▶ [The problem]
Leave every picture behind and copy the rest of the entries below exactly.

[Dataset entries Boundary: Start]

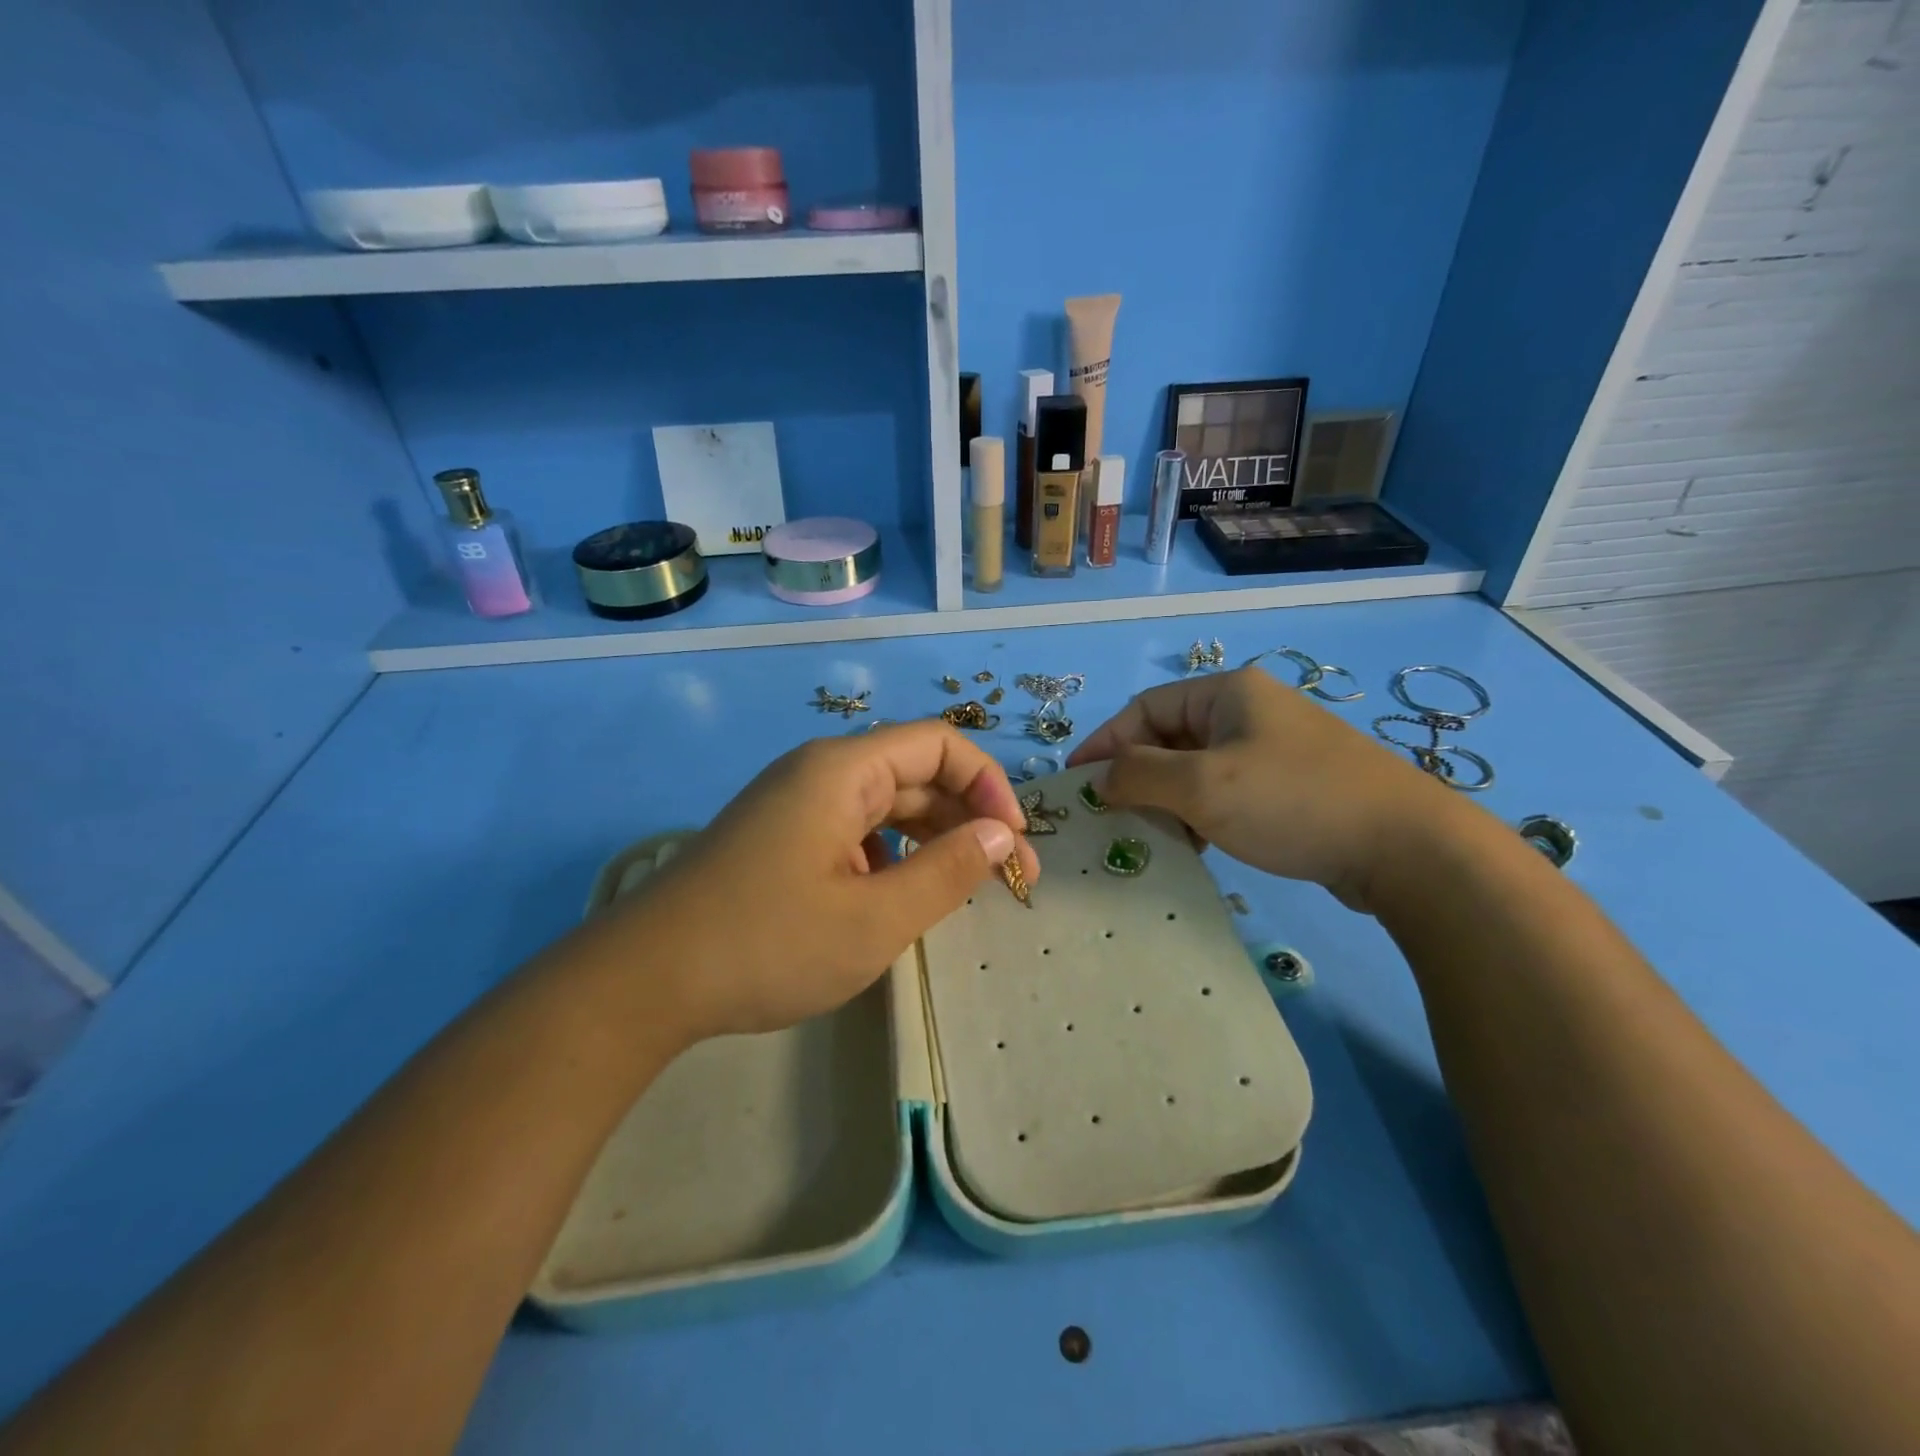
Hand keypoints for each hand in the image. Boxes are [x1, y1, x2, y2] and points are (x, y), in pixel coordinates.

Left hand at [594, 722, 1038, 1041]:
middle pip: (915, 773)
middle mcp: (819, 772)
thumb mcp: (875, 919)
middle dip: (969, 818)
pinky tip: (896, 897)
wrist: (644, 982)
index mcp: (843, 770)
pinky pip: (853, 829)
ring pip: (885, 804)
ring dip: (932, 838)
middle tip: (1009, 879)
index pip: (940, 745)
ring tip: (965, 887)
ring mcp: (795, 804)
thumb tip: (1001, 834)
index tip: (1013, 843)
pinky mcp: (780, 836)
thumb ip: (948, 872)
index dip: (989, 785)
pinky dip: (890, 854)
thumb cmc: (767, 945)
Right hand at [1067, 666, 1459, 911]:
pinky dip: (1201, 814)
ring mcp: (1274, 749)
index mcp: (1228, 692)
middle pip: (1169, 737)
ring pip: (1196, 769)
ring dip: (1167, 800)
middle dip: (1136, 776)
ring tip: (1153, 837)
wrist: (1406, 848)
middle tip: (1111, 816)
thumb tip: (1100, 777)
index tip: (1076, 781)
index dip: (1105, 743)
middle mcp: (1249, 711)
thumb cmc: (1291, 802)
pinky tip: (1198, 846)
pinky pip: (1226, 791)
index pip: (1144, 709)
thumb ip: (1139, 776)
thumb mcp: (1202, 787)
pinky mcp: (1291, 786)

[Dataset entries Boundary: End]

▶ [Your solution]
Hand keypoints for each hand in the image. Boxes are [x1, y1, x2, y2] and points are (x, y), in pixel coordinates.

Left hand at [594, 722, 1038, 1041]:
middle pip: (915, 773)
middle mcp: (819, 772)
thumb mcp: (875, 919)
middle dip: (969, 818)
pinky tip: (896, 897)
wrist: (644, 982)
index mcp: (843, 770)
pinky pip: (853, 829)
ring pip: (885, 804)
ring dip: (932, 838)
middle tip: (1009, 879)
index pip: (940, 745)
ring tip: (965, 887)
ring mcp: (795, 804)
thumb tip: (1001, 834)
index tip: (1013, 843)
pinky mcp: (780, 836)
thumb ip: (948, 872)
index dip: (989, 785)
pinky dip: (890, 854)
thumb cmc: (767, 945)
Right hand at [1067, 666, 1459, 911]:
pinky dip: (1201, 814)
ring mcp: (1274, 749)
index mcp: (1228, 692)
middle pip: (1169, 737)
ring pip: (1196, 769)
ring dip: (1167, 800)
middle dip: (1136, 776)
ring tip: (1153, 837)
wrist: (1406, 848)
middle tip: (1111, 816)
thumb tip: (1100, 777)
index tip: (1076, 781)
index dip: (1105, 743)
middle mcp: (1249, 711)
thumb cmc: (1291, 802)
pinky tip: (1198, 846)
pinky pip: (1226, 791)
index pip: (1144, 709)
thumb ip: (1139, 776)
thumb mcp: (1202, 787)
pinky mcp: (1291, 786)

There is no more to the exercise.